━━━━━ Metin parçası

Patlamanın enerjisi ile fırlatılan kişi, sert yüzeylere çarpması sonucu mekanik
olarak yaralanır. Ancak bununla birlikte, hava akımı çevredeki cisimleri de büyük
bir şiddetle sürükler, çarpışmalara neden olur ve insanların ciddi biçimde
yaralanmaları sonucunu doğurur. Ölümler de meydana gelir.
Patlamanın
fırlatma ya da cisimleri sürükleme etkisiyle meydana gelen yaralanmaların yanında,
basıncın insan vücudu üzerindeki doğrudan etkisinin neden olduğu yaralanmalar
önemsiz sayıdadır. Şunu belirtmek gerekir ki, nükleer patlamanın gücü ile etkileri
arasında doğrudan bir ilişki yoktur. Burada “kübik kural”ı uygulayabiliriz, yani
darbe cephesinin yüksek basıncının oluştuğu yüzeyden uzaklık, patlamanın gücünün
küp kökü ile orantılıdır, gücünün tümüyle değil. Dolayısıyla, patlamanın gücü
1000 kat arttırıldığında, yani 1 kilotondan 1 megatona çıkarıldığında, aynı
basıncın etkileyeceği uzaklık sadece on kat artmış olacaktır. Nitekim, bir şehrin
üzerine atılan bir megatonluk bombanın neden olacağı zarar ve can kaybıyla, beş
tana 200 kilotonluk bombanın vereceği zarar ve cankaybı aynı olmayacaktır. Beş
bombanın atılması halinde etkilenecek olan alan, bir adet bir megatonluk bombanın
etkileyeceği alanın iki katı kadardır.

━━━━━━━━━━

Yapılacak işler:
1. Nükleer patlamanın etkilerini anlatan metne göre patlamanın gücü 1 kilotondan 1 megatona çıkarılırsa aynı basıncın etkileyeceği uzaklık kaç kat artar?
2. Nükleer patlamanın etkilerini anlatan metni son cümlesinden sonra devam ettirerek yazın.

━━━━━ Sağlanan veriler

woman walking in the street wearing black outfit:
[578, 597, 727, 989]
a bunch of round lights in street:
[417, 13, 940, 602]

━━━━━━━━━━

Alıştırma cevapları:
1. Sadece on kat artar.

2.
Nükleer
patlamaların tipik bir özelliği olan, iyonlaşma radyasyonu, nötron akışı, gama
radyasyonu, beta tanecikleri ve görece az miktarda alfa taneciklerinden oluşur. Bu
tanecikler de, fizyondan kaçan uranyum ve plütonyum ya da füzyon tepkimesinde oluşan
helyum çekirdekleri tarafından üretilmişlerdir. Nükleer patlama sırasında nötronlar
ile gama radyasyonunun bir bölümü aynı anda dışarı salınır. Bunlar, ilk nükleer
radyasyon denilen şeyi oluştururlar. Gamma-nötron radyasyonunun en etkili olduğu sürenin
bir saniyeden kısa olduğu kabul edilmektedir. Bu ilk nükleer radyasyonun etki alanı içindeki
insanlar, herhangi bir koruyucu önlem alamayacak duruma gelirler. Örneğin artık
sığınaklara gitmeleri vs. olanaksızdır. Gama radyasyonunun geri kalan bölümü ile
Beta tanecikleri, nükleer patlama ürünlerinin radyoaktif bozulmasının ürünleridir.
Bu, yarı-yaşamları saniyenin altındaki birimlerden milyonlarca yıla kadar değişen
36 elementin 200 radyoaktif izotopunun bir karışımı olarak kendini gösteren kalıca
radyasyondur.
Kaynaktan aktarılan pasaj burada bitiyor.